Quality of adversaries and authenticity of results

SachJbp opened this issue 5 years ago · 4 comments

There seems to be a issue in a few adversaries.

For example: A claimed adversary from mr_bert.txt is:
orig sent (0): to portray modern women the way director davis has done is just unthinkable
adv sent (1): to portray modern women the way director davis has done is just imaginable

unthinkable and imaginable are antonyms which erroneously have high cosine similarity suggesting that those are synonyms. I suggest such examples should not be considered while evaluating the success rate of attack, as the human evaluation would clearly label it as positive (1) and not negative.

Answer 1 · 2020-06-20T20:02:31.000Z

Yes, the human evaluation on polarity is not 100% due to these errors.

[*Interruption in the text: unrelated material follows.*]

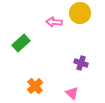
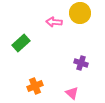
orange cross: rotated 21 degrees clockwise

Answer 2 · 2020-06-20T20:09:05.000Z

The ~13% after-attack accuracy reported considers such examples as success , which actually is not. I guess Human evaluation filter should finally govern the after-attack accuracy. Please correct me if I am wrong. Thanks.

Answer 3 · 2020-06-20T20:14:54.000Z

Human evaluation can check whether these "successful" examples are legitimate or not.

Answer 4 · 2021-10-20T14:37:08.000Z

Where is the emdding.npz file, please? Or how is it generated?